What the task asks
Answer these questions about the forum thread on the Laguna saw table:
1. According to Mibrown, how big was the step at the table split with the clamp loose?
2. From which store did HeavyHitter buy the saw?
3. Whose table issue did HeavyHitter say was the same as theirs?

Text excerpt
+ + +
Thank you!! I will. See if i can e mail them.


----------



## Mibrown (Oct 20, 2013)

I called Laguna today. They called back as they said they would a few hrs later. I explained the problem and the guy told me to make sure to really tighten the table split clamp but even tight it left a 1/64 step. It was 1/32 with the clamp loose. He asked for pics so i sent a few. He said he had not heard anything about the problem but that did not mean that nobody else had heard about it. He also said if he had to he would send me a new table. Let me just say that other than this little problem this saw is a beast. If they make this right i can see being happy with this saw for a long long time.


----------



## HeavyHitter (Nov 30, 2013)

I purchased the Laguna 14/12 about one week ago from Woodcraft and finally had the chance to set it up tonight. Unfortunatley I ran into the same issue as Sakle2k with the table. At the table split there is approximately a 1/64" height difference from one side to the other. Material catches every time I make a run across it. Other than this issue the saw is great, it cuts smooth and fast and the adjustments are very simple. I will give an update as soon as Laguna/Woodcraft addresses and resolves the issue.
+ + +
Dataset items
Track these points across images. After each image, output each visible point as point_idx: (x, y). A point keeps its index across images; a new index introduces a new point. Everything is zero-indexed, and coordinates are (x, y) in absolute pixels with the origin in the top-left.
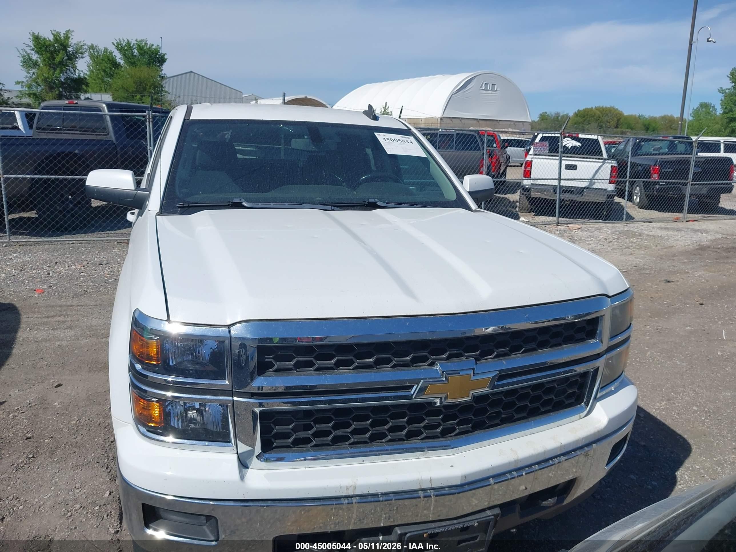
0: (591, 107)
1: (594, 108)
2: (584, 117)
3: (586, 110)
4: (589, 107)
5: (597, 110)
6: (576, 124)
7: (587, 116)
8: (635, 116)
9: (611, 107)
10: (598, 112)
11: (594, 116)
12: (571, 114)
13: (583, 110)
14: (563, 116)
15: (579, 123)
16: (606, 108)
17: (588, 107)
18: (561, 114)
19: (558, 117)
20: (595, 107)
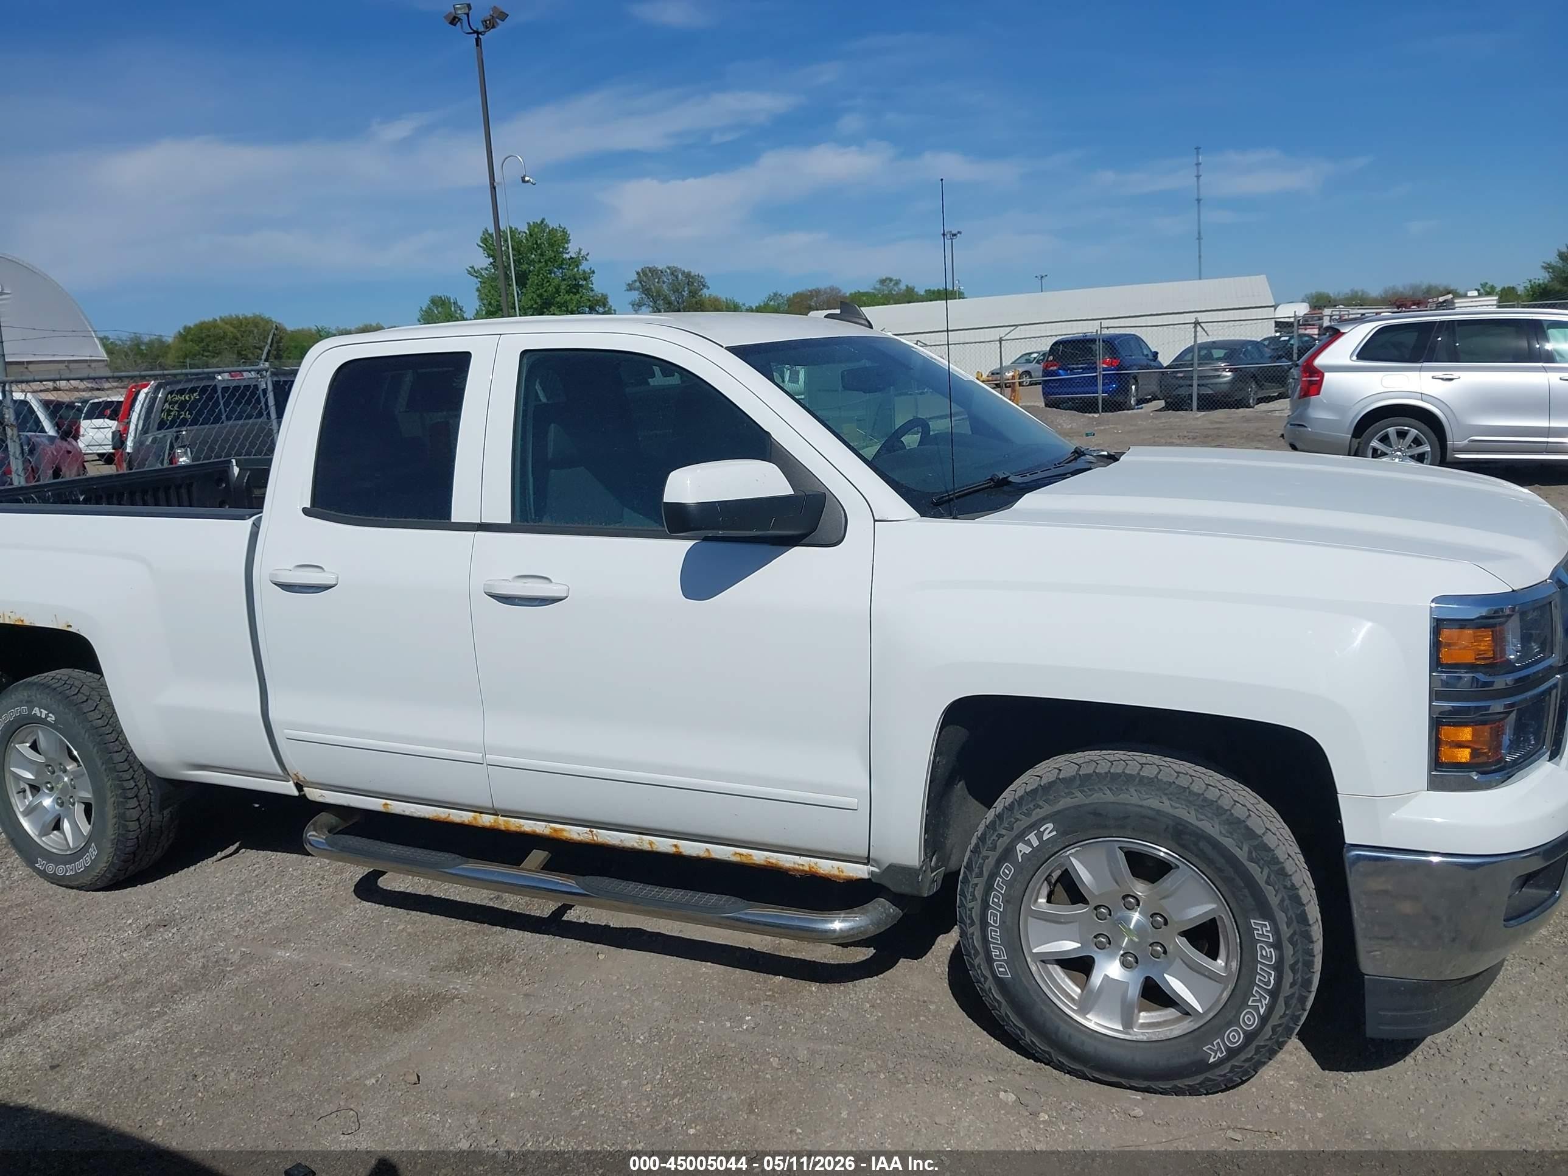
0: (211, 319)
1: (218, 319)
2: (202, 340)
3: (202, 327)
4: (208, 318)
5: (227, 324)
6: (186, 357)
7: (208, 339)
8: (310, 330)
9: (255, 317)
10: (232, 329)
11: (223, 338)
12: (169, 336)
13: (196, 325)
14: (150, 344)
15: (195, 355)
16: (246, 318)
17: (206, 320)
18: (146, 339)
19: (138, 345)
20: (221, 318)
+ + +
Response below
1. 1/32
2. Woodcraft
3. Sakle2k's